Azure Failure Was a Leap Year Glitch
judgecorp writes "Microsoft's Windows Azure cloud service was down much of yesterday, and the cause was a leap year bug as the service failed to handle the 29th day of February. Faults propagated making this a severe outage for many customers, including the UK Government's recently launched G-cloud service."
30 years ago, Arthur David Olson started engineering a solution to this problem that persists to this day, and which he supported personally for all but the last few months. The systems I have that run his software have never even burped through legislative changes of the calendar, leap-seconds, and the Century leap-year day, which is a separate cycle from the 4-year one.
Bruce Perens.
Now, I'm not necessarily a Microsoft apologist, but I have to point out that it wasn't so long ago that other things near and dear to us geeks were experiencing similar problems.

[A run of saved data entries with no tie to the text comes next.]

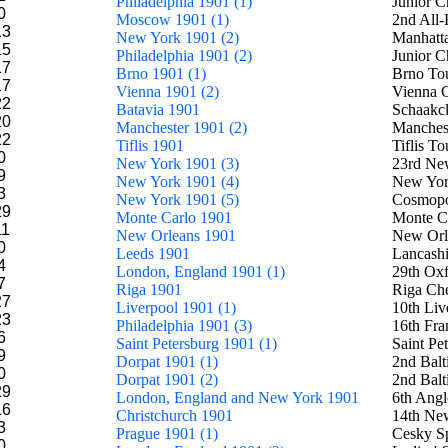
Philadelphia 1901 (1)
Junior C
0
Moscow 1901 (1)
2nd All-
13
New York 1901 (2)
Manhatt
15
Philadelphia 1901 (2)
Junior 
17
Brno 1901 (1)
Brno To
17
Vienna 1901 (2)
Vienna 
22
Batavia 1901
Schaakc
20
Manchester 1901 (2)
Manchest
22
Tiflis 1901
Tiflis T
0
New York 1901 (3)
23rd New
9
New York 1901 (4)
New York
3
New York 1901 (5)
Cosmopo
29
Monte Carlo 1901
Monte C
11
New Orleans 1901
New Orl
0
Leeds 1901
Lancashi
4
London, England 1901 (1)
29th Oxf
7
Riga 1901
Riga Che
27
Liverpool 1901 (1)
10th Li
23
Philadelphia 1901 (3)
16th Fra
6
Saint Petersburg 1901 (1)
Saint Pe
9
Dorpat 1901 (1)
2nd Balt
0
Dorpat 1901 (2)
2nd Balt
29
London, England and New York 1901
6th Ang
16
Christchurch 1901
14th Ne
3
Prague 1901 (1)
Cesky S
0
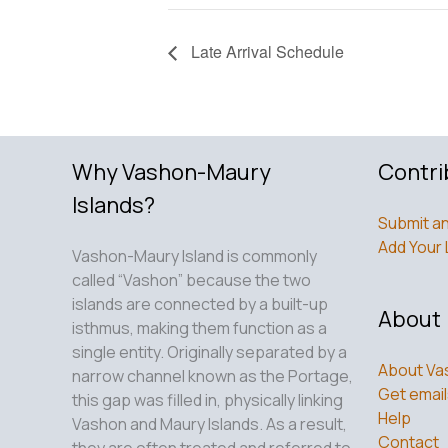
Late Arrival Schedule
Why Vashon-Maury
Contri
Islands?
Submit an
Add Your 
Vashon-Maury Island is commonly
called “Vashon” because the two
islands are connected by a built-up
About
isthmus, making them function as a
single entity. Originally separated by a
About Va
narrow channel known as the Portage,
Get email
this gap was filled in, physically linking
Help
Vashon and Maury Islands. As a result,
Contact
they are often treated and referred to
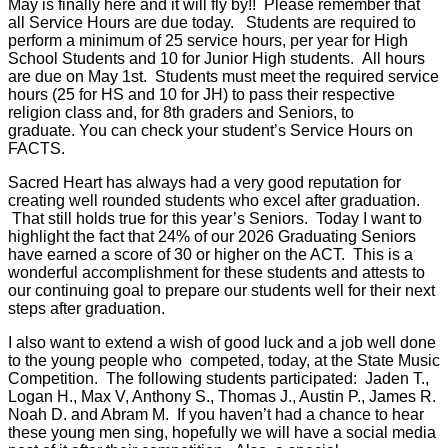
May is finally here and it will fly by!! Please remember that
all Service Hours are due today. Students are required to
perform a minimum of 25 service hours, per year for High
School Students and 10 for Junior High students. All hours
are due on May 1st. Students must meet the required service
hours (25 for HS and 10 for JH) to pass their respective
religion class and, for 8th graders and Seniors, to
graduate. You can check your student’s Service Hours on
FACTS.
Sacred Heart has always had a very good reputation for
creating well rounded students who excel after graduation.
That still holds true for this year’s Seniors. Today I want to
highlight the fact that 24% of our 2026 Graduating Seniors
have earned a score of 30 or higher on the ACT. This is a
wonderful accomplishment for these students and attests to
our continuing goal to prepare our students well for their next
steps after graduation.
I also want to extend a wish of good luck and a job well done
to the young people who competed, today, at the State Music
Competition. The following students participated: Jaden T.,
Logan H., Max V, Anthony S., Thomas J., Austin P., James R.
Noah D. and Abram M. If you haven’t had a chance to hear
these young men sing, hopefully we will have a social media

I was trying to run some ant scripts yesterday that interact with an FTP server to delete some files. Those damned files wouldn't get deleted. They weren't even returned from a listing command. As it turns out, I was using a particularly old version of Apache Commons-Net library (this jar file was from 2005) which had a leap-year bug. It simply would not show me files with modification dates of 2/29. I was looking at the FTP server configuration, logging in with other clients, moving and renaming files, and all about ready to break out Wireshark... and then it occurred to me that it was leap day. Hoo-fucking-ray. "touch"ed the file, and sure enough, it was suddenly available. Those are a few hours of my life I'll never get back.
I only post comments when someone on the internet is wrong.
Some of the common leap year bugs that I've seen over the years:
1. A matrix with the number of days per month:
e.g. smallint dayspermonth[12]={31,28,31,30,31,30,31,31,30,31,30,31};
Indexing into the matrix for February (index 1) ignores leap years.
1. A matrix with 365 elements to represent a year's worth of something:
e.g. smallint hightemps[365];
This usually doesn't fail until Dec 31, when hightemp[mydate.dayofyear()-1] points to a non-existent element.
Of course, if dayofyear is calculated using the matrix in the prior bug, it will fail invisibly since that will be incorrect
as well.
2. Quck-n-dirty subtract one year math:
e.g. Convert date to char in YYYYDDMM format, convert char to int, subtract 10000, convert back to a char and then date.
Why people do this when you can dateadd(year,mydate,-1) is that easy, I have no clue. But it breaks horridly when
you use it to determine "one year ago today" from Feb 29.
The leap year specification was only written in 1582. So it isn't 2k years old.